Working in the outdoor environment can be challenging. The weather and bugs are not always pleasant to deal with. I have always been able to push through miserable conditions to get the job done.

What one thing would you like to see changed in environmental education?

I would like to see students spending more time outdoors as part of their science learning. Logistical details in K-12 schools and at the college level make it challenging to provide students significant outdoor learning opportunities. I have led many trips into the woods with campers at Pok-O-MacCready and students at Lasell College. I have seen how significant these experiences can be for students and how wilderness experiences really help to shape their environmental ethic.

What do you hope to have accomplished by the end of your career?

Atmospheric CO2 levels are currently at 400 ppm and increase about 2 ppm per year. Unless drastic changes are made, CO2 levels will be over 450 ppm at the end of my career. The effects of this level of CO2 on natural processes will be significant. I hope to do as much as I can to make sure we do not reach that level. Through my research, teaching, lifestyle choices, and engagement in advocacy, I hope to be part of this effort to stop our rising CO2 levels.

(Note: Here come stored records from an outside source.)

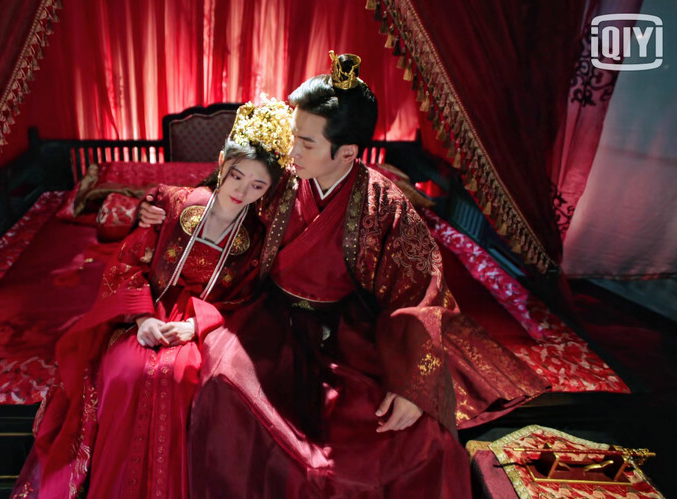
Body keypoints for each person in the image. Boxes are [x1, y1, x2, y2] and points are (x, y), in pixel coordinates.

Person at [140, 51, 547, 497]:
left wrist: (412, 387)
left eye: (306, 143)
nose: (291, 151)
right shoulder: (280, 177)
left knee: (413, 441)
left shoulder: (385, 206)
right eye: (293, 137)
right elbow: (223, 188)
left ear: (348, 152)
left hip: (347, 328)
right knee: (224, 392)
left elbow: (418, 294)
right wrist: (165, 208)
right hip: (268, 317)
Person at [11, 97, 294, 498]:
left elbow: (246, 299)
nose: (241, 190)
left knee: (183, 377)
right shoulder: (172, 203)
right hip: (146, 308)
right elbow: (128, 261)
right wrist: (143, 319)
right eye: (236, 176)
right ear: (221, 163)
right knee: (126, 371)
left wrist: (195, 327)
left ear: (269, 189)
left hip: (202, 324)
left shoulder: (257, 239)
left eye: (257, 185)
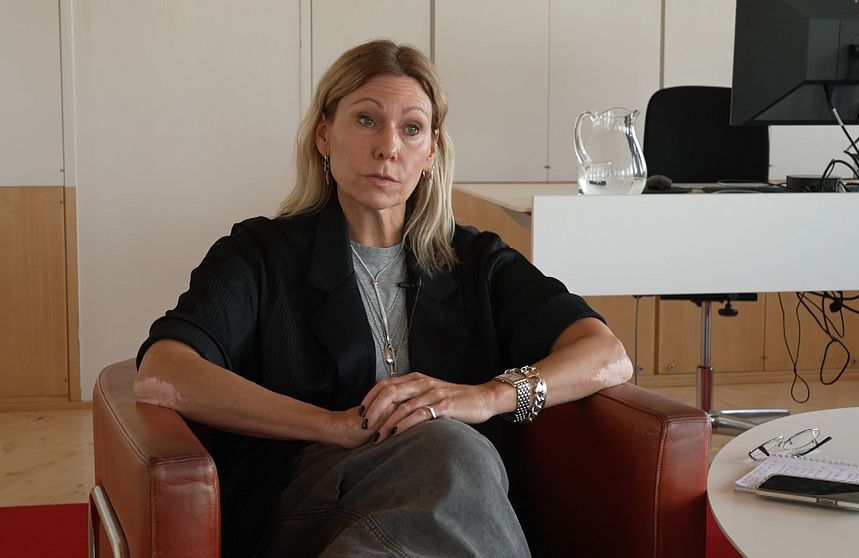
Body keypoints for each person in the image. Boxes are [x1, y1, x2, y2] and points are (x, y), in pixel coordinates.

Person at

What advice would you give someone who wanted to follow in your footsteps?

I would advise someone to surround themselves with strong mentors. I had a terrific advisor at Siena College as an undergraduate. Similarly, I had an amazing advisor in graduate school at Boston University. Some of my most significant learning experiences happened outside of the classroom. The conversations I had with my advisors while travelling to field research sites were so important in my professional development. In the environmental field, mentors do not have to be teachers or faculty though. There are thousands of community organizations working on environmental issues. The leaders of these organizations are some of the most passionate people I have ever met and students should jump at the opportunity to work with them.